On Simchat Torah 1927, just days before Rabbi Yosef Yitzchak was to leave Russia for good, he led his farewell farbrengen, a chassidic gathering at which many of those present were unsure if they would see their beloved rebbe again. The future of Judaism in Russia faced an existential threat. There are many haunting Chabad melodies that could have given vivid expression to their conflicting emotions, anxieties and hopes, and doubtless many songs were sung at this momentous gathering. But the song that is remembered from this last farbrengen is the “Beinoni.” As the Rebbe sang, he also reflected aloud on the inner content, the meaning of each stanza. One Yiddish phrase is recalled: “Az s’iz azey, farvos bistu not azey?” Loosely translated: “If this is the truth, why do your actions not reflect it?”

Perhaps this means that for the beinoni, there are no excuses. However difficult the situation is, the truth remains within reach. Whatever the challenges, the truth can be actualized. We need only summon the resolve to negotiate the struggle, to unwaveringly continue with the ongoing mission.

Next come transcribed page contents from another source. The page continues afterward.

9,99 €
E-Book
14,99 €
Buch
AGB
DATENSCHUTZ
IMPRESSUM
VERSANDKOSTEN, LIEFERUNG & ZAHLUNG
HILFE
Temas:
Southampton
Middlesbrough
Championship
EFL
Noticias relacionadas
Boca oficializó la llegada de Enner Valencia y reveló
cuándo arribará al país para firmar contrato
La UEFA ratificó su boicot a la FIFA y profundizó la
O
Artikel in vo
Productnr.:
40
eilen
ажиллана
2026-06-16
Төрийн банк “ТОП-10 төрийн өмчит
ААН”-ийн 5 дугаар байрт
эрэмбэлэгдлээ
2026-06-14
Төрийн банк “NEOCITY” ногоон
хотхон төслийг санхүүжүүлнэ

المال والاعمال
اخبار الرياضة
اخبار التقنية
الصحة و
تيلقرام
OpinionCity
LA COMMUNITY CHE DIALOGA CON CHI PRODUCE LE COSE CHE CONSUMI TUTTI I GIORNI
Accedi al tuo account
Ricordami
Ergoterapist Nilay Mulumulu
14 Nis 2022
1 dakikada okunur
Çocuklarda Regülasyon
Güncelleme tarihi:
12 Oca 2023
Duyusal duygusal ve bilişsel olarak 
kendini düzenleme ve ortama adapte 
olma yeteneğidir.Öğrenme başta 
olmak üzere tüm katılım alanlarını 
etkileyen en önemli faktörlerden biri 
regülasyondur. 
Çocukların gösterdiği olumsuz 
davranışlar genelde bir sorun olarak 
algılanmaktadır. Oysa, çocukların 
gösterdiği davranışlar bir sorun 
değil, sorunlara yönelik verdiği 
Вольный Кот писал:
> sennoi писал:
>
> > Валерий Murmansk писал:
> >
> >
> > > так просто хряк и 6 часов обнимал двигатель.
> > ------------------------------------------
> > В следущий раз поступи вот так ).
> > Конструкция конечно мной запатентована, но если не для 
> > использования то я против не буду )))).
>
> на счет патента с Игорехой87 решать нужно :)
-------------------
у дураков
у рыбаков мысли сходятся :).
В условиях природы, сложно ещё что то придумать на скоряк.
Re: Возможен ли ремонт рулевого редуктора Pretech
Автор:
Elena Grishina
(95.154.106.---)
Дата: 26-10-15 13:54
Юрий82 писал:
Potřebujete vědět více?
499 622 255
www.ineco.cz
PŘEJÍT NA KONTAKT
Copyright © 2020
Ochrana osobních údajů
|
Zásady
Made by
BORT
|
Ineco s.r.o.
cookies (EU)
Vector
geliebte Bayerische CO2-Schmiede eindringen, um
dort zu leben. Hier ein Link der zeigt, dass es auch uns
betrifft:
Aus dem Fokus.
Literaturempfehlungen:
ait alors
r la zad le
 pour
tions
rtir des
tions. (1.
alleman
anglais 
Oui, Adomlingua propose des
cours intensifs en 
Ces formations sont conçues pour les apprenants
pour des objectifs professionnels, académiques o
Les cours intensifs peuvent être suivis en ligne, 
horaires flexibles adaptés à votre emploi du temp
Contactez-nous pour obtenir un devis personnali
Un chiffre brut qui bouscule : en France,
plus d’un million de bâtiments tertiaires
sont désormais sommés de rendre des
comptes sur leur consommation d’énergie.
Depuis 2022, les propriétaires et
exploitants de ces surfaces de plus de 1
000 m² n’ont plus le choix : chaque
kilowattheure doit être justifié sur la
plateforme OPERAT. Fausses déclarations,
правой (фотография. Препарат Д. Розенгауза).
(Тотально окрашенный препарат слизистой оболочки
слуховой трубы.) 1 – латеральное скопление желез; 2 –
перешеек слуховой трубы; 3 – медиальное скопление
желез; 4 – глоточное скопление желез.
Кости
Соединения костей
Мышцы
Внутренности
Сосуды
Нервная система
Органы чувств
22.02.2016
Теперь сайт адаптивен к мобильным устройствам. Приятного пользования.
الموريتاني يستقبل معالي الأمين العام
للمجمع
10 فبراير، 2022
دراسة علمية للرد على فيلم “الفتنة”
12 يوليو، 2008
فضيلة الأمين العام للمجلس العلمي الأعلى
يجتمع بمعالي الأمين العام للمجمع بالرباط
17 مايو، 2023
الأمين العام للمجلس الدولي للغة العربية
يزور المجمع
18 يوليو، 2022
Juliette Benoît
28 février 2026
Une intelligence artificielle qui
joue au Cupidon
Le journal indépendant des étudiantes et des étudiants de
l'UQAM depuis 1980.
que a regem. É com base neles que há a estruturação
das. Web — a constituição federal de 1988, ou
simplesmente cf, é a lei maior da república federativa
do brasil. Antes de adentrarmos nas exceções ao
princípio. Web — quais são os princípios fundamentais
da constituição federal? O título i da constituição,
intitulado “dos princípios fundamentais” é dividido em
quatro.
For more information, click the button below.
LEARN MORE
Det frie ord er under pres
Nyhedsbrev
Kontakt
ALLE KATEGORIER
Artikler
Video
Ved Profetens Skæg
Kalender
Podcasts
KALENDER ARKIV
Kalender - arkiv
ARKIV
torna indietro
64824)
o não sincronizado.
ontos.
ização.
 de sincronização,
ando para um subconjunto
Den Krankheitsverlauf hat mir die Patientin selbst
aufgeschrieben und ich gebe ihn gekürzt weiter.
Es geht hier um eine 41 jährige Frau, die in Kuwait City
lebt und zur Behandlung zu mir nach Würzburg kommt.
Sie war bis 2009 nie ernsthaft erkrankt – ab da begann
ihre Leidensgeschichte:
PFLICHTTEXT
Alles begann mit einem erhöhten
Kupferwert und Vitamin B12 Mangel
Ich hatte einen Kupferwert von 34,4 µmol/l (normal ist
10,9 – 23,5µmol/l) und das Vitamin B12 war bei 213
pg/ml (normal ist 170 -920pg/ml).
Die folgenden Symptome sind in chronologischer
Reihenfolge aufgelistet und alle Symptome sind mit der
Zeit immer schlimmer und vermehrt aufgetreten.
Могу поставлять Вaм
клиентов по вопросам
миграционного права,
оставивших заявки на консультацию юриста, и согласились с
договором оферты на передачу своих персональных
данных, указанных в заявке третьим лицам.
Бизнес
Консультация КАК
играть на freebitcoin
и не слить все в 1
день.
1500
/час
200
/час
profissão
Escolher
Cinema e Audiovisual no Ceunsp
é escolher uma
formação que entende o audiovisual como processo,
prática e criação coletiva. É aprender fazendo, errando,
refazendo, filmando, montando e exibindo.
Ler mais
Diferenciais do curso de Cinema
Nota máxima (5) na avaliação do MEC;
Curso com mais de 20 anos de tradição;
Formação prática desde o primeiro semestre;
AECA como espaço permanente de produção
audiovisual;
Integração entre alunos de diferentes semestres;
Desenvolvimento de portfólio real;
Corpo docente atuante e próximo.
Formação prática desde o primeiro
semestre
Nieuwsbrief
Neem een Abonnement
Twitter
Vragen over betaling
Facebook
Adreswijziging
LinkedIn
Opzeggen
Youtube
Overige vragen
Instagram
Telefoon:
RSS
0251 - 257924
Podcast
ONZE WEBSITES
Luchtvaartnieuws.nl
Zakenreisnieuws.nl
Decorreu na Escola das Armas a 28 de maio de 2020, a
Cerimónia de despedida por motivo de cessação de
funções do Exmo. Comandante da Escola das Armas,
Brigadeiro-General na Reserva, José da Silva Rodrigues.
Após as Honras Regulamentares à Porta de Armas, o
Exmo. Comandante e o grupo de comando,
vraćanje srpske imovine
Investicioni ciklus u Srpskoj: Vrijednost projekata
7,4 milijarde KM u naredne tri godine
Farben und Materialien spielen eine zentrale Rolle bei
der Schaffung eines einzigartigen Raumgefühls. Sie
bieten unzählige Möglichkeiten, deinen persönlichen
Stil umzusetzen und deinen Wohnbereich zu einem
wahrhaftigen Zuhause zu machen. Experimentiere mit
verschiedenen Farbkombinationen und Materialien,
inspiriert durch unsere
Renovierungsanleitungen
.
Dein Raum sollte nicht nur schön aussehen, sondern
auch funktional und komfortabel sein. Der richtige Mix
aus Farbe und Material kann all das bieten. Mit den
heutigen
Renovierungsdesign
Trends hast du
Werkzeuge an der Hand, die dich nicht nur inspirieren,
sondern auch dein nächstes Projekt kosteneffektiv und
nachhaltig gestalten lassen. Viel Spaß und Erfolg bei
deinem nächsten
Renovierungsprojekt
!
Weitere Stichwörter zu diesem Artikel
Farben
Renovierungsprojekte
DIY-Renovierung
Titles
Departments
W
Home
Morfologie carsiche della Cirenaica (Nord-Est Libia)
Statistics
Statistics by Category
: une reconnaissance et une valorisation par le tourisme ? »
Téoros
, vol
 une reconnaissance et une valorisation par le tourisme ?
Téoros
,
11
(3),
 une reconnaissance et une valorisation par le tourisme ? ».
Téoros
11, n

In Tanya, the beinoni is described not as “a servant of G‑d,” but as “one who is serving G‑d,” one who is “in the midst of service . . . which is in truth laborious, great toil to struggle . . . constantly.”4 This is not a label that describes the essential state of one’s soul, nor one’s interests and inclinations. This is a label that describes what one is doing, what he is constantly fighting for. It’s not about the internal ups and downs. It’s about the eternal way forward. This was the message back in 1927, and this is the message today: What matters most is what we do.